Reproduce the data below, replacing "Virágküldés" with "Virágrendelés" throughout and leaving all other text unchanged. Omit the pictures from your answer.
# # # # #
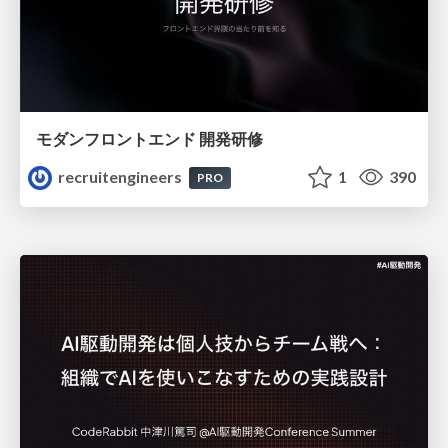
モダンフロントエンド 開発研修
recruitengineers
1
390
PRO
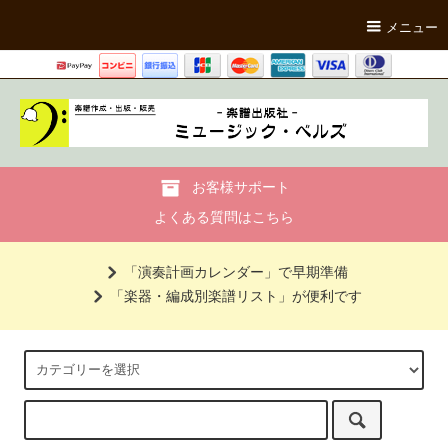
メニュー
お客様サポート
よくある質問はこちら
「演奏計画カレンダー」で早期準備
「楽器・編成別楽譜リスト」が便利です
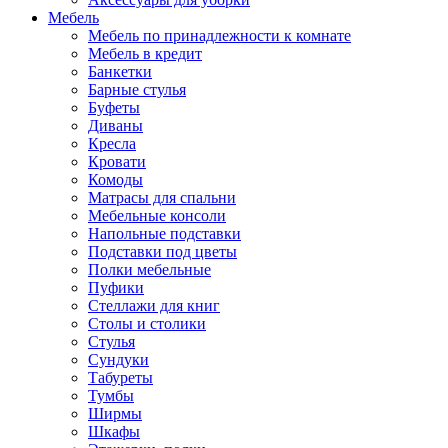
Мебель
Мебель по принадлежности к комнате
Мебель в кредит
Банкетки
Барные стулья
Буфеты
Диваны
Кресла
Кровати
Комоды
Матрасы для спальни
Мебельные консоли
Напольные подставки
Подставки под цветы
Полки мебельные
Пуфики
Стеллажи для книг
Столы и столики
Стулья
Сундуки
Табуреты
Тумбы
Ширмы
Шкафы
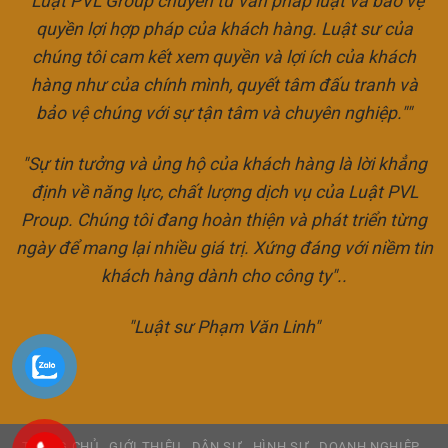
"Luật PVL Group chuyên tư vấn pháp luật và bảo vệ
quyền lợi hợp pháp của khách hàng. Luật sư của
chúng tôi cam kết xem quyền và lợi ích của khách
hàng như của chính mình, quyết tâm đấu tranh và
bảo vệ chúng với sự tận tâm và chuyên nghiệp.""
"Sự tin tưởng và ủng hộ của khách hàng là lời khẳng
định về năng lực, chất lượng dịch vụ của Luật PVL
Proup. Chúng tôi đang hoàn thiện và phát triển từng
ngày để mang lại nhiều giá trị. Xứng đáng với niềm tin
khách hàng dành cho công ty"..
"Luật sư Phạm Văn Linh"
TRANG CHỦ
GIỚI THIỆU
DÂN SỰ
HÌNH SỰ
DOANH NGHIỆP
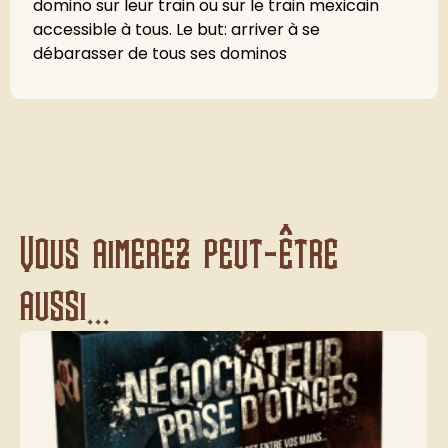
domino sur leur train ou sur le train mexicain
accessible à tous. Le but: arriver à se
débarasser de tous ses dominos
Vous aimerez peut-être
aussi...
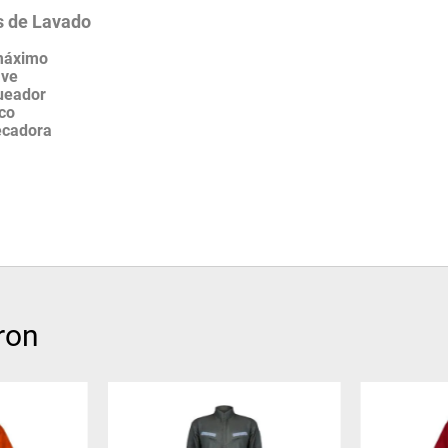
 de Lavado
máximo
ave
ueador
eco
ecadora
ron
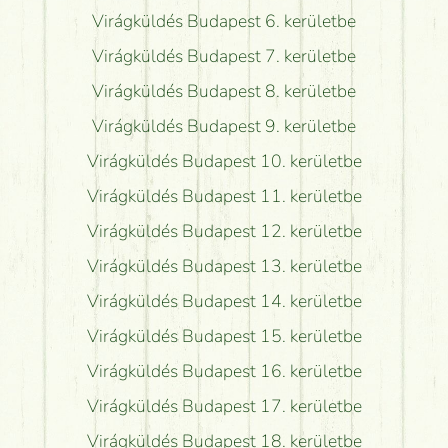
Virágküldés Budapest 6. kerületbe
Virágküldés Budapest 7. kerületbe
Virágküldés Budapest 8. kerületbe
Virágküldés Budapest 9. kerületbe
Virágküldés Budapest 10. kerületbe
Virágküldés Budapest 11. kerületbe
Virágküldés Budapest 12. kerületbe
Virágküldés Budapest 13. kerületbe
Virágküldés Budapest 14. kerületbe
Virágküldés Budapest 15. kerületbe
Virágküldés Budapest 16. kerületbe
Virágküldés Budapest 17. kerületbe
Virágküldés Budapest 18. kerületbe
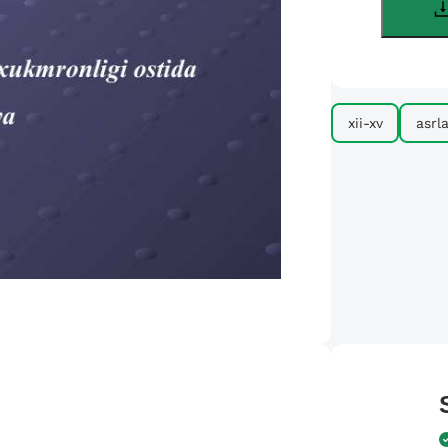
xii-xv
asrl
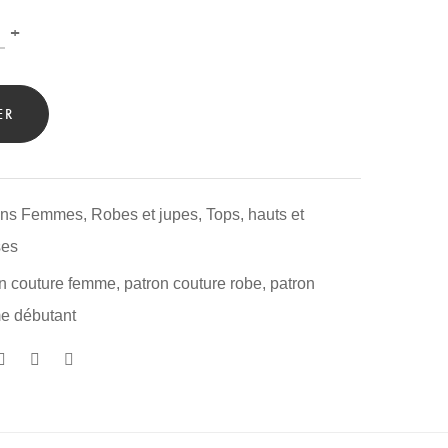
n
+
ER
ons Femmes
,
Robes et jupes
,
Tops, hauts et
ses
ity
on couture femme
,
patron couture robe
,
patron
e débutant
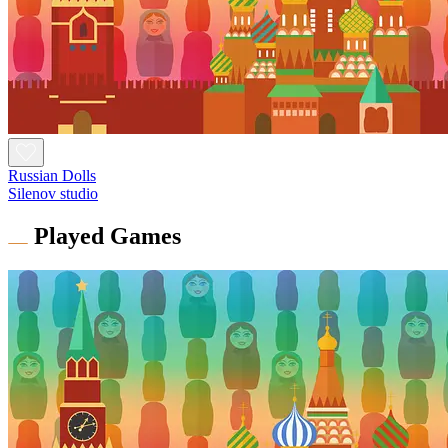
Russian Dolls
Silenov studio
Played Games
# # # # #
ANSWER FOR THIS EXERCISE:
モダンフロントエンド 開発研修
recruitengineers
1
390
PRO
メニュー
お客様サポート
よくある質問はこちら
「演奏計画カレンダー」で早期準備
「楽器・編成別楽譜リスト」が便利です
Мебель
Мебель по принадлежности к комнате
Мебель в кредит
Банкетки
Барные стулья
Буфеты
Диваны
Кресла
Кровати
Комоды
Матрасы для спальни
Мебельные консоли
Напольные подставки
Подставки под цветы
Полки мебельные
Пуфики
Стеллажи для книг
Столы и столики
Стулья
Сундуки
Табуреты
Тумбы
Ширмы
Шкафы
"Luật PVL Group chuyên tư vấn pháp luật và bảo vệ
quyền lợi hợp pháp của khách hàng. Luật sư của
chúng tôi cam kết xem quyền và lợi ích của khách
hàng như của chính mình, quyết tâm đấu tranh và
bảo vệ chúng với sự tận tâm và chuyên nghiệp.""
"Sự tin tưởng và ủng hộ của khách hàng là lời khẳng
định về năng lực, chất lượng dịch vụ của Luật PVL
Proup. Chúng tôi đang hoàn thiện và phát triển từng
ngày để mang lại nhiều giá trị. Xứng đáng với niềm tin
khách hàng dành cho công ty"..
"Luật sư Phạm Văn Linh"
TRANG CHỦ
GIỚI THIỆU
DÂN SỰ
HÌNH SỰ
DOANH NGHIỆP
domino sur leur train ou sur le train mexicain
accessible à tous. Le but: arriver à se
débarasser de tous ses dominos
Vous aimerez peut-être
aussi...
 de Lavado
máximo
ave
ueador
eco
ecadora
ron
Virágrendelés Budapest 6. kerületbe
Virágrendelés Budapest 7. kerületbe
Virágrendelés Budapest 8. kerületbe
Virágrendelés Budapest 9. kerületbe
Virágrendelés Budapest 10. kerületbe
Virágrendelés Budapest 11. kerületbe
Virágrendelés Budapest 12. kerületbe
Virágrendelés Budapest 13. kerületbe
Virágrendelés Budapest 14. kerületbe
Virágrendelés Budapest 15. kerületbe
Virágrendelés Budapest 16. kerületbe
Virágrendelés Budapest 17. kerületbe
Virágrendelés Budapest 18. kerületbe
xii-xv
asrl
n
+
ER
ons Femmes
,
Robes et jupes
,
Tops, hauts et
ses
ity
on couture femme
,
patron couture robe
,
patron
e débutant
Russian Dolls
Silenov studio
Played Games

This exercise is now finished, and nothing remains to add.